Brentuximab vedotin is an antibody-drug conjugate or ADC comprising an anti-CD30 monoclonal antibody attached by a protease-cleavable linker to a microtubule disrupting agent, monomethyl auristatin E (MMAE), utilizing Seattle Genetics’ proprietary technology. The ADC employs a linker system that is designed to be stable in the bloodstream but to release MMAE upon internalization into CD30-positive tumor cells.
The drug is used in the treatment of lymphoma, a general term for a group of cancers that originate in the lymphatic system. There are two major categories of lymphoma: Hodgkin lymphoma and non-Hodgkin lymphoma. Hodgkin lymphoma is distinguished from other types of lymphoma by the presence of one characteristic type of cell, known as the Reed-Sternberg cell. The Reed-Sternberg cell expresses CD30.
The newly approved indication is based on positive results from the phase III AETHERA clinical trial.  Brentuximab vedotin previously received approval with conditions in Canada for two lymphoma indications: HL patients who relapse after ASCT or relapse after at least two multi-agent chemotherapy regimens in patients who are not ASCT candidates; and for systemic anaplastic large cell lymphoma (sALCL) patients who relapse after at least one multi-agent chemotherapy regimen.
“With this expanded brentuximab vedotin label, physicians and eligible patients in Canada will have further access to this important therapeutic option for treating Hodgkin lymphoma,” said Clay Siegall, Ph.D., President and Chief Executive Officer of Seattle Genetics.
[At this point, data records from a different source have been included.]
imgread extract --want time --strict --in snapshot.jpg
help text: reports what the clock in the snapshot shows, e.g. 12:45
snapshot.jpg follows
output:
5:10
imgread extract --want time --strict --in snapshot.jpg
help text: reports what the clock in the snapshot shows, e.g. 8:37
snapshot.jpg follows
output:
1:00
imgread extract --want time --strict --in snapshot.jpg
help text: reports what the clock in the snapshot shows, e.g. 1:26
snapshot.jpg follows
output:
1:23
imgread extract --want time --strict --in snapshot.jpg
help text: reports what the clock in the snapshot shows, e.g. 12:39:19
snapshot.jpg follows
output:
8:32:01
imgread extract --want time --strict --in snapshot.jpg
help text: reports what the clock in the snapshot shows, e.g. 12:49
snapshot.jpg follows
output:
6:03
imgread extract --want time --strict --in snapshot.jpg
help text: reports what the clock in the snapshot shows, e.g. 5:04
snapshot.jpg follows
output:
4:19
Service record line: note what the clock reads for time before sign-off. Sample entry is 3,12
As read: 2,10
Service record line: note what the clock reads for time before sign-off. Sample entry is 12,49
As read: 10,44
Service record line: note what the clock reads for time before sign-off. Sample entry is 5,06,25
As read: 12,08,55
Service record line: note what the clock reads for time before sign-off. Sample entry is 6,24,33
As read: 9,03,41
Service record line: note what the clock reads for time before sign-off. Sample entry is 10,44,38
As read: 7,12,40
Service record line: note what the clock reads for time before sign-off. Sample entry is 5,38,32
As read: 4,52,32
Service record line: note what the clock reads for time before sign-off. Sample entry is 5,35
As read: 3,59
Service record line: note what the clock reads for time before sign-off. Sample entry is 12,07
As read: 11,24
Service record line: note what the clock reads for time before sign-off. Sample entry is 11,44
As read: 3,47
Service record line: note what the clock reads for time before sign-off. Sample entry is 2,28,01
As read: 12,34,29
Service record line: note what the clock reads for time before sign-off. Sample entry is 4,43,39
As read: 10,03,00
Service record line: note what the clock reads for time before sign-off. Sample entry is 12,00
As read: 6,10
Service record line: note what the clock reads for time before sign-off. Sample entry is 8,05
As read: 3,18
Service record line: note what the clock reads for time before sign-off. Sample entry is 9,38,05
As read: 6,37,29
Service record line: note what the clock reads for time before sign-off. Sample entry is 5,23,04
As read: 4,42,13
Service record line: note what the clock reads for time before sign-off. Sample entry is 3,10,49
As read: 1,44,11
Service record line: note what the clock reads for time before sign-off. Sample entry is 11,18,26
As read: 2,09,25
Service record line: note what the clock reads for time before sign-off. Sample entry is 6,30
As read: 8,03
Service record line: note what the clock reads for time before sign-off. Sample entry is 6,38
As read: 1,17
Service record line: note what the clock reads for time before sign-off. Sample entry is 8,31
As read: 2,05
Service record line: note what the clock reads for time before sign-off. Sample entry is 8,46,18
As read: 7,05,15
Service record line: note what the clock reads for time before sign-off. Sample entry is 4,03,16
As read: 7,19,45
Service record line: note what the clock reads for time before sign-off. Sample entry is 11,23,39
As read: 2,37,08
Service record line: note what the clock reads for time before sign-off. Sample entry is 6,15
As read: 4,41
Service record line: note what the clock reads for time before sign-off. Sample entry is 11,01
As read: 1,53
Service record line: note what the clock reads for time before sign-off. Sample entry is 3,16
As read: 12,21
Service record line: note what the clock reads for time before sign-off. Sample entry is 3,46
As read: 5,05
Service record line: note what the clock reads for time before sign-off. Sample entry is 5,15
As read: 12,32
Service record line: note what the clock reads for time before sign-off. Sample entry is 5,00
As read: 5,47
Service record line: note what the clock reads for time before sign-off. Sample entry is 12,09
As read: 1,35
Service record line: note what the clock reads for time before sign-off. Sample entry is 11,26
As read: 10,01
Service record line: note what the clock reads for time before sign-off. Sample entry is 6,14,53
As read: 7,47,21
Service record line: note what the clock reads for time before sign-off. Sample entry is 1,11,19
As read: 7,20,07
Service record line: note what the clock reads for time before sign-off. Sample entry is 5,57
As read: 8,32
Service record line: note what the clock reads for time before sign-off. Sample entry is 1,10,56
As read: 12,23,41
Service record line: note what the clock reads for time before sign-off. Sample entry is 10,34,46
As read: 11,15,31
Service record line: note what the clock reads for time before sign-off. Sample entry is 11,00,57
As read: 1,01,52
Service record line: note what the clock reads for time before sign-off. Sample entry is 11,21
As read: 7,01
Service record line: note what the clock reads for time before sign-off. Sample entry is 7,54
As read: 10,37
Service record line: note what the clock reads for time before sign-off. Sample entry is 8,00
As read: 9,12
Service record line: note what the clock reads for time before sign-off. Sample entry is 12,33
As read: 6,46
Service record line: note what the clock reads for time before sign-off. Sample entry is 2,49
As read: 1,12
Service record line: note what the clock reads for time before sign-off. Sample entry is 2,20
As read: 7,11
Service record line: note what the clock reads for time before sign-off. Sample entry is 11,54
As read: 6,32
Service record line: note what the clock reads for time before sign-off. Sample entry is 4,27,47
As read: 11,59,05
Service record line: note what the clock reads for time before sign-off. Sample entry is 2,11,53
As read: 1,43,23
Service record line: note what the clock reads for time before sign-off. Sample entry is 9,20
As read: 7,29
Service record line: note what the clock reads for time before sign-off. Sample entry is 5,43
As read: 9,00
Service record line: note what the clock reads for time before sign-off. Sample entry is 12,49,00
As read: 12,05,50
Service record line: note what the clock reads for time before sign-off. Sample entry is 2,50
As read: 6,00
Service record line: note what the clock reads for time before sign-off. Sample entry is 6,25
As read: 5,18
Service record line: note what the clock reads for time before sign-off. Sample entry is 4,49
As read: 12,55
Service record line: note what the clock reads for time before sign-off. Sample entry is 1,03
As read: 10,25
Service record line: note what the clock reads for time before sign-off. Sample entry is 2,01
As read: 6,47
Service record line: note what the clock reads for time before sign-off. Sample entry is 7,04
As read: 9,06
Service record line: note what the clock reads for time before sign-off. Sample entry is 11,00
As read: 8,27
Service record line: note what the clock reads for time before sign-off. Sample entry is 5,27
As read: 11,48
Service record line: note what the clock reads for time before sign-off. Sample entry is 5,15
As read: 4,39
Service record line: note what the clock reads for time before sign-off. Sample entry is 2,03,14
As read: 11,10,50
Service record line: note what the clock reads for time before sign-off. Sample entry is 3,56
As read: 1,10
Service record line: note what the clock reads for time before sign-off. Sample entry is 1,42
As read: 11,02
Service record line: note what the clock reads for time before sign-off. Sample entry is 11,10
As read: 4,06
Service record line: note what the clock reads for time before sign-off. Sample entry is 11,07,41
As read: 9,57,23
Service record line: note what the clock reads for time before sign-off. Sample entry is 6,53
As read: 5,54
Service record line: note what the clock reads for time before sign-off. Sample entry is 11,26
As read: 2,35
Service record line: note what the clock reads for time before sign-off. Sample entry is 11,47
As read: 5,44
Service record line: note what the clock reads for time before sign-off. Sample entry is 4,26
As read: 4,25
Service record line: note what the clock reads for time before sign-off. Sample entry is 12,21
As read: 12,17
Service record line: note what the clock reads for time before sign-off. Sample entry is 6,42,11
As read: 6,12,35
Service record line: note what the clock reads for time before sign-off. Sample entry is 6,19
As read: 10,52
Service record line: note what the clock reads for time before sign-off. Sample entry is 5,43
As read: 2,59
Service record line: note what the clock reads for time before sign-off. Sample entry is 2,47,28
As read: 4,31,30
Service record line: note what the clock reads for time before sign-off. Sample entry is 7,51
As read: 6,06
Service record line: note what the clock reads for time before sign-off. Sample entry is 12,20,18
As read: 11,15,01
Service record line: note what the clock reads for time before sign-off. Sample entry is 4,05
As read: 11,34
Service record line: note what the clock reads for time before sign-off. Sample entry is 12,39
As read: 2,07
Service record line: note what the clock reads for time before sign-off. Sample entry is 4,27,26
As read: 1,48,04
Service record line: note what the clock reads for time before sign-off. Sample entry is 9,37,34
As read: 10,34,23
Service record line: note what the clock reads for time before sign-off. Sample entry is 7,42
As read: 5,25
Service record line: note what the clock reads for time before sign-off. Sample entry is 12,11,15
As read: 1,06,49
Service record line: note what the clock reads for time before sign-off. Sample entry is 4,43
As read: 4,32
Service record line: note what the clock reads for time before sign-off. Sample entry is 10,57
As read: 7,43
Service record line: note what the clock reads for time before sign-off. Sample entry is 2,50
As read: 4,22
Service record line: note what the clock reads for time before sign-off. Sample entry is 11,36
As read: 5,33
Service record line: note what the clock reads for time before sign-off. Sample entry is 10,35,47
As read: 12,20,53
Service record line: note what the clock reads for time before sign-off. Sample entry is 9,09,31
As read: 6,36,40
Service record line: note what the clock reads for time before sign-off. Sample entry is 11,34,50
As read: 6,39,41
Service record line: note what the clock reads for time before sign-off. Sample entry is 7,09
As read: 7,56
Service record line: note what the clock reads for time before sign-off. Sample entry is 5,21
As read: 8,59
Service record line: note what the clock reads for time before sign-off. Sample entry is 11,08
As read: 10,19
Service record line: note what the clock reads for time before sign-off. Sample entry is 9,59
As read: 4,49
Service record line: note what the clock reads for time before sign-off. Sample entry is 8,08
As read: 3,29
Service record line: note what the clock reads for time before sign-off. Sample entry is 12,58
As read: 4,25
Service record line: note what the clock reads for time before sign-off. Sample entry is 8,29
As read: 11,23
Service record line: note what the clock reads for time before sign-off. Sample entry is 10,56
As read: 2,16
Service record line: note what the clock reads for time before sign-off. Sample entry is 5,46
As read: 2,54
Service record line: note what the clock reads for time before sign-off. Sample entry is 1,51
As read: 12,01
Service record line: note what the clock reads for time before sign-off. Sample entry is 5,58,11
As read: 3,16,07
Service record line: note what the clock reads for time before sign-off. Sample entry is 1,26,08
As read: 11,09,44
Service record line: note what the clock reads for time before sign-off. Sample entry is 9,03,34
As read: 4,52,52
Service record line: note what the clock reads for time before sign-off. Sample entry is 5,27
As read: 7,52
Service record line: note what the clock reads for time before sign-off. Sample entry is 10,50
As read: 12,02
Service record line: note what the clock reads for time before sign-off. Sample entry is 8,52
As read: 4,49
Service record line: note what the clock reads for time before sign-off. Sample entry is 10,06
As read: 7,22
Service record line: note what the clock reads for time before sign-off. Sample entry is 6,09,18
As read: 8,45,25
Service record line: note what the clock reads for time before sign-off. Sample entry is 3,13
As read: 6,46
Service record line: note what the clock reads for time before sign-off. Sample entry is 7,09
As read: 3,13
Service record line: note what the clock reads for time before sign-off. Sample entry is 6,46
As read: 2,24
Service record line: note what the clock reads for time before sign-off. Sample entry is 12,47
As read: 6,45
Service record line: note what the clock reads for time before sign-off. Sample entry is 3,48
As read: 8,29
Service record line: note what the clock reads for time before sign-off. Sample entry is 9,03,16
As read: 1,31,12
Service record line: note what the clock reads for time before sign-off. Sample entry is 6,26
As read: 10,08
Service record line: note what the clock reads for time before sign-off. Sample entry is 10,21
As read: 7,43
“This is one of several brentuximab vedotin regulatory milestones during 2017 towards our goal of expanding its availabilty globally to patients in need. We recently submitted a supplemental Biologics License Application (BLA) to the U.S. Food and Drug Administration (FDA) for brentuximab vedotin approval in cutaneous T-cell lymphoma based primarily on our phase III ALCANZA clinical trial, and we plan to submit a supplemental BLA to the FDA for brentuximab vedotin in frontline Hodgkin lymphoma based on the positive phase III ECHELON-1 clinical trial. We plan to follow up with submissions to Health Canada for indications in these settings,” Siegall added.
Brentuximab vedotin is currently not approved for use in Cutaneous T-Cell Lymphoma (CTCL) or frontline Hodgkin lymphoma.